I am the master of my own admin.

Whilst working in the NHS I was bogged down by admin. It often felt that for every therapy session with a patient that there was at least a bucket load of admin to do. And by a bucket load I mean around 45 minutes minimum depending on the day and the task. A set of notes, a report, a phone call, scoring tests, registering someone on a computer system or ticking them off on the system, activity statistics and reports, signage to put up, reporting to kitchen staff…… phew even writing it down feels like a chore. Once you start multiplying this by 4 or 6 it becomes unmanageable.

I had a dream (or a delusional vision perhaps) that once I started my PhD admin would become a thing of the past.  Now I realise how unrealistic that was. I wish I could go back in time and ask my past self:

“Past Anna, seriously when in life do we not have admin?”

I have admin: for my kids (two sets as I have two kids), my house, my bills, my parents, my husband, myself. Doctors appointments, dentist appointments, electricians to chase, birthday presents to buy, school trips to pay for (online as it’s all fancy like that now). So obviously PhD and research would include admin.

Whilst working in the NHS I often felt purposeless. I was entering the same patient data into multiple systems for data collections and comparisons I never saw. It often didn’t feel that it made a difference. Yet I might get a black mark against my name from some higher power if I didn’t do this particular data entry. In comparison PhD related admin feels under my control- purposeful and useful. I collect information and make phone calls, I write letters and complete forms all for the purpose of furthering the research. I am the master of my own admin. I am thus much more motivated to complete the required tasks.

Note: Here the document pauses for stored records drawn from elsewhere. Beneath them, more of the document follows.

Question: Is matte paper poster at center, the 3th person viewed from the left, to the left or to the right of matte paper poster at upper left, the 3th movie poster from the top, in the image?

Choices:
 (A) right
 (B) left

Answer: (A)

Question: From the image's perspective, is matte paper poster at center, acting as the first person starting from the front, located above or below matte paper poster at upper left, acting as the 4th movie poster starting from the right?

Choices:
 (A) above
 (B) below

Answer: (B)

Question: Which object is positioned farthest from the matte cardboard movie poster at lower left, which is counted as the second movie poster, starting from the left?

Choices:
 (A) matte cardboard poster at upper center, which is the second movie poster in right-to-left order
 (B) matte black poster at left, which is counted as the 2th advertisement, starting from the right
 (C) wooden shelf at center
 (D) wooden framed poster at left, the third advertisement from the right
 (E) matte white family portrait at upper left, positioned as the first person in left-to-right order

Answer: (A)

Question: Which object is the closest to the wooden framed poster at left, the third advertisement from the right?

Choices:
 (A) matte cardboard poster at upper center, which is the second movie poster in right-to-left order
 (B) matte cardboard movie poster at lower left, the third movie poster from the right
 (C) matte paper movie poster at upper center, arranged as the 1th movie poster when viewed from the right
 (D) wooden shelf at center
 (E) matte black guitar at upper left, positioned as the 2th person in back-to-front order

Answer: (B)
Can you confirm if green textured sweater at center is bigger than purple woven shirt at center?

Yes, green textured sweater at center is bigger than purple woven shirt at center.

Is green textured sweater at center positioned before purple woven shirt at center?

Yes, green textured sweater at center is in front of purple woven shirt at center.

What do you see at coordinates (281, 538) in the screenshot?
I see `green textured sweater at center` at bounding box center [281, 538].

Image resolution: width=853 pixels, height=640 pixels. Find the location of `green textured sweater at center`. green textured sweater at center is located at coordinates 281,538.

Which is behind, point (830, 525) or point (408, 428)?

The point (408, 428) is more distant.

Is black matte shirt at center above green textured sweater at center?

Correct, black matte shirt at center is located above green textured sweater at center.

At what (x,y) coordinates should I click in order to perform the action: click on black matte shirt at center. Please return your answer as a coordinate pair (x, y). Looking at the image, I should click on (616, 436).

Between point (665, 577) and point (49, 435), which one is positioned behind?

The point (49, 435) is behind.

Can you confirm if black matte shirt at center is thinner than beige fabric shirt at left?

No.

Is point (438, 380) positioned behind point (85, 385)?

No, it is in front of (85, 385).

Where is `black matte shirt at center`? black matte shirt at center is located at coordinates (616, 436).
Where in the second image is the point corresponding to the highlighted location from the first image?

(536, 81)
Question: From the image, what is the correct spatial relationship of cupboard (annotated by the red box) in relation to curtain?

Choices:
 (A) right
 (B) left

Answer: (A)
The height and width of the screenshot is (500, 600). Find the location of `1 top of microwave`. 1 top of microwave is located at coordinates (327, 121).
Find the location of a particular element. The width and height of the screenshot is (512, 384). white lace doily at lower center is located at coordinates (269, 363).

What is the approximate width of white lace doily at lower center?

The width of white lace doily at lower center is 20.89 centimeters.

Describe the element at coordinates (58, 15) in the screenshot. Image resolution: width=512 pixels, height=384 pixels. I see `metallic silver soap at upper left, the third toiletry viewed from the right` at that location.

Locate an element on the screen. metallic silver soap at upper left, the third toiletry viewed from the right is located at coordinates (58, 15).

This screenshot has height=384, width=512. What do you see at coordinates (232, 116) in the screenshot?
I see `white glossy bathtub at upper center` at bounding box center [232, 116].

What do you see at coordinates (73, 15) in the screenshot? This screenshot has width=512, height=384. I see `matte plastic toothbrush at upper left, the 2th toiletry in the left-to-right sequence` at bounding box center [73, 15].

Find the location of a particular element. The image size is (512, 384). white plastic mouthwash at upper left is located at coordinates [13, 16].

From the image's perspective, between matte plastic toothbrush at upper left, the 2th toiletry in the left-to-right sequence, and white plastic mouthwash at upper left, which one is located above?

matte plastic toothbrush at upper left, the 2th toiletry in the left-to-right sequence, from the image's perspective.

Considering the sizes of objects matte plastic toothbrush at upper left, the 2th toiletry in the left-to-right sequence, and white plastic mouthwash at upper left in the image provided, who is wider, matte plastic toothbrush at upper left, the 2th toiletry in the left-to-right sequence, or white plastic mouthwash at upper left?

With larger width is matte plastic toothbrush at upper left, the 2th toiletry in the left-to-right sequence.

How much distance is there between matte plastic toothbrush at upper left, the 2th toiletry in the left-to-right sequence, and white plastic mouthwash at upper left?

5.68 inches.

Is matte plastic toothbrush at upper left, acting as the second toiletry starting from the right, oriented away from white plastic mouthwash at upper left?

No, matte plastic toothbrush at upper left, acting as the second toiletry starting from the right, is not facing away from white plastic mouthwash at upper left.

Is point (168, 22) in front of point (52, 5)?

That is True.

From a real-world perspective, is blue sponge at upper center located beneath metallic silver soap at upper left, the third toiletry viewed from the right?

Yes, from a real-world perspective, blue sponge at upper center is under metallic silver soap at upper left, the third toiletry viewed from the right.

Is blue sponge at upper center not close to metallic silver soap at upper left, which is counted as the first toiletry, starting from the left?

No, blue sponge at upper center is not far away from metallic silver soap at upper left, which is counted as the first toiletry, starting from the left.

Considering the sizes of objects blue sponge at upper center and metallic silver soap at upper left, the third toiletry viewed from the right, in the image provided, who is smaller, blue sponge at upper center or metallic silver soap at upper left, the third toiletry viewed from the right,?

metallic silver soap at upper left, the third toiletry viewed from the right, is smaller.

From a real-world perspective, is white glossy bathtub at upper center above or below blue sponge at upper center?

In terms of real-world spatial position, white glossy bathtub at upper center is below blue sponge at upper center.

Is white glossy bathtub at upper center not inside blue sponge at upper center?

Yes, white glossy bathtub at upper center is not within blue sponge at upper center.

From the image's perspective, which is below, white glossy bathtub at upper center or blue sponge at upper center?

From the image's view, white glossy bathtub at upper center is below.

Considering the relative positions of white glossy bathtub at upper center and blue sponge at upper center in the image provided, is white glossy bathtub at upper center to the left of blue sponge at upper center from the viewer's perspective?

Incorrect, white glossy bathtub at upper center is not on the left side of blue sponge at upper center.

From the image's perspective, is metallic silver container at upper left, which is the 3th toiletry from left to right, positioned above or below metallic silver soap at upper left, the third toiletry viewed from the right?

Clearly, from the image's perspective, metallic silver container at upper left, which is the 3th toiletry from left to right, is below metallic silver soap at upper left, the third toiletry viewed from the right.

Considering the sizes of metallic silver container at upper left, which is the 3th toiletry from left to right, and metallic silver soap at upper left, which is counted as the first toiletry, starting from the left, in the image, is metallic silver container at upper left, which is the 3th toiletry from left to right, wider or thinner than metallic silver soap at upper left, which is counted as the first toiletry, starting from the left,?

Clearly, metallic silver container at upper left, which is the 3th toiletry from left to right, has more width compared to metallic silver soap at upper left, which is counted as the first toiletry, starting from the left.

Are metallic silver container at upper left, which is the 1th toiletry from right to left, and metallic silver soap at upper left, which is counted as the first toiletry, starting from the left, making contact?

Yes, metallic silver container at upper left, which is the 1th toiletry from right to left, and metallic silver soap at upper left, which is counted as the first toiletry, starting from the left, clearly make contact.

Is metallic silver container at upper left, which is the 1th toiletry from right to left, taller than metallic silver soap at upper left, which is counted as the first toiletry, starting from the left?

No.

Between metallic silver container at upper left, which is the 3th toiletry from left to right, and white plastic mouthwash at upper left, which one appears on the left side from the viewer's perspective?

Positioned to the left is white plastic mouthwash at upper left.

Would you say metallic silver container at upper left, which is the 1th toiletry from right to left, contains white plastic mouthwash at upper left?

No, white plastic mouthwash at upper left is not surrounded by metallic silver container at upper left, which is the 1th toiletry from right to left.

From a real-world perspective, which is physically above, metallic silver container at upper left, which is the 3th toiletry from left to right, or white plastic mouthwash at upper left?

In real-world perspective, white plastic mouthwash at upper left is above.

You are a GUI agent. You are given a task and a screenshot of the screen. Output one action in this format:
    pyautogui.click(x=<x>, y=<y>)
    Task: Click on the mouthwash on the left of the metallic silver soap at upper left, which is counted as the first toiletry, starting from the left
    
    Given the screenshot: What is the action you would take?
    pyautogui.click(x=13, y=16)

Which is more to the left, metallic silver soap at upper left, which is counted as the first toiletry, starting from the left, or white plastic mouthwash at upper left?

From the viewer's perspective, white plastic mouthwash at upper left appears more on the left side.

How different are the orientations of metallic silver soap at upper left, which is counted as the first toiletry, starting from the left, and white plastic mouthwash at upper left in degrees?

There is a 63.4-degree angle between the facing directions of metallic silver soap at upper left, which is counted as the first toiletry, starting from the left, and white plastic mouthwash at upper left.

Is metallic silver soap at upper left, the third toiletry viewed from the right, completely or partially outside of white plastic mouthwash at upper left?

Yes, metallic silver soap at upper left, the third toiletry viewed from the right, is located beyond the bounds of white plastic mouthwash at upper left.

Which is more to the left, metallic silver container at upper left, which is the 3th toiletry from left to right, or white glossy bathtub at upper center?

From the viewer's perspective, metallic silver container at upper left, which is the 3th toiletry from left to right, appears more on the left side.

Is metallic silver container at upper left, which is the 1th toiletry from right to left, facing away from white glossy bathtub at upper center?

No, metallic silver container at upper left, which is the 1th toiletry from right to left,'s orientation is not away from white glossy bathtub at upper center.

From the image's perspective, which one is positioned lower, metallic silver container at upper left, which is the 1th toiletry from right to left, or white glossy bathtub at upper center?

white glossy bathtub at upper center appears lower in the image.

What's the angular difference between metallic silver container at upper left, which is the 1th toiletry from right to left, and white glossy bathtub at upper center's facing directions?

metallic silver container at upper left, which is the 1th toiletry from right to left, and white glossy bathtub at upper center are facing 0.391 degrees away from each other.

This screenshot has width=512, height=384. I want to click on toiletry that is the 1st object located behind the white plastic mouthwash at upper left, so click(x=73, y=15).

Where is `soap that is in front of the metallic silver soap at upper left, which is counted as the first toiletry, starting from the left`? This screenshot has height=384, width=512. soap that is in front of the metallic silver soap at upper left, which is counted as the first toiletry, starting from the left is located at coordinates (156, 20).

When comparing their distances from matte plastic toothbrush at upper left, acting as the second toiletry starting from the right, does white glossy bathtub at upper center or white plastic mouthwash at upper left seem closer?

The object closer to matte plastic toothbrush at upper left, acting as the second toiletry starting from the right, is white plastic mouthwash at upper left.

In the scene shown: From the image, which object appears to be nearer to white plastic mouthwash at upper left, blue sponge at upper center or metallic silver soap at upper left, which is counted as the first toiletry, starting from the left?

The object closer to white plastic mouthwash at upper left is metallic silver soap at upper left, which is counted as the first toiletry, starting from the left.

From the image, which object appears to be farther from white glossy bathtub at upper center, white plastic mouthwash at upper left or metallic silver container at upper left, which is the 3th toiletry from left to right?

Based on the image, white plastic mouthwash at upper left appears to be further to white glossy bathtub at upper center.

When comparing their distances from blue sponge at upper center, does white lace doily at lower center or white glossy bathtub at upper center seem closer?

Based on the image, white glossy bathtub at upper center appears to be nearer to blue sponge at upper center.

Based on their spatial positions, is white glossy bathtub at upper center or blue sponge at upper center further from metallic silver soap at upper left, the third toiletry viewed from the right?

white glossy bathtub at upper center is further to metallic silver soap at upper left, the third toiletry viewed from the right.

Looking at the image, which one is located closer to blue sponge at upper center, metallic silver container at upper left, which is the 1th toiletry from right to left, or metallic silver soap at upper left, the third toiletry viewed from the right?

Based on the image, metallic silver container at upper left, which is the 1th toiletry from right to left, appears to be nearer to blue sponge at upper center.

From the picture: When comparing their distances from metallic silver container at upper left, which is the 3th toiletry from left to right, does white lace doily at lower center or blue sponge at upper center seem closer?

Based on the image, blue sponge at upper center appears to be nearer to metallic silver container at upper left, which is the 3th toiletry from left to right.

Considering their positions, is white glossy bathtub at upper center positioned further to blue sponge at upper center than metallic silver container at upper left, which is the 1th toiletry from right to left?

These are my tops tips for keeping on top of my admin:

  1. Keep a to do list
  2. Put EVERYTHING on your to do list from sending specific emails, submitting expenses, making phone calls to writing journal articles
  3. Tick things off on your to do list daily (or twice daily)
  4. Add things to your to do list daily (write a brand new one every week)
  5. Keep your to do list with your diary- to see how these things will fit around your daily activities
  6. Deal with your emails systematically at the start of every day. Don’t leave them till later. Do it first thing (set the time aside to do it).
  7. Make phone calls before lunch- don’t think about the call, just make it.
  8. Prioritise people who gate keep your study- NHS ethics, R&D, SLT collaborators.
  9. Prioritise work that affects the start of your study- the sooner you do it, the sooner the study opens.
  10. Check your Gannt chart and your PhD minutes actions regularly (make sure you have minutes and actions and store them safely)
  11. Be happy and polite and occasionally apologise.